TG4 has certainly had a positive impact on employment numbers in the audiovisual sector. It now spends more than Euro 20 million per annum on independent Irish productions, supporting approximately new 350 jobs in small, private sector companies throughout Ireland. Moreover, as a result of the availability and use of the latest technology, many employment opportunities created directly or indirectly by TG4 have benefited those in ‘remoter’ parts of the country, particularly the Gaeltacht areas, though Connemara seems to have fared better than the Kerry or Donegal Gaeltacht areas. There are several factors involved in the current prominent position of Connemara in the audiovisual sector. One is surely the fact that during the 1980s, Údarás na Gaeltachta identified the strategic development of the audiovisual industry in the area as a goal (Walsh 2006). Another is the fact thatConnemara is the Gaeltacht with the largest critical mass of speakers. Its leading position is unlikely to be challenged in the foreseeable future, not least because both the largest Irish-language post-production company, Telegael, as well as the head quarters of TG4 are located there. What the future implications of this will be for the relative prestige and usage of the Ulster, Munster and Connacht dialects, remains to be seen.

Works Cited

Mac Dubhghaill, U. 2005. «Harry Potter and the Wizards of Baile na hAbhann: Translation, subtitling and dubbing policies in Ireland’s TG4, from the start of broadcasting in 1996 to the present day»Paper presented at Mercator Media Conference October 2005, Aberystwyth, Wales.

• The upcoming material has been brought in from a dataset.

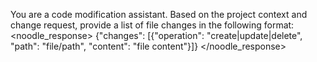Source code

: You are a code modification assistant. Based on the project context and change request, provide a list of file changes in the following format:
<noodle_response>
{"changes": [{"operation": "create|update|delete", "path": "file/path", "content": "file content"}]}
</noodle_response>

O’Connell, E. 2000. «The Role of Screen Translation: A response». Current Issues in Language and Society, Vol.7, No. 2, 169-174.

O’Connell, E., Walsh, J. and Denvir, G. (eds) (forthcoming) TG4@10- Proceedings of the ‘Súil siar, súil ar aghaidh’ seminar.

Walsh, J. 2006. The influence of the promotion of the Irish language on Ireland’s socio-economic development. Unpublished doctoral thesis DCU: Dublin.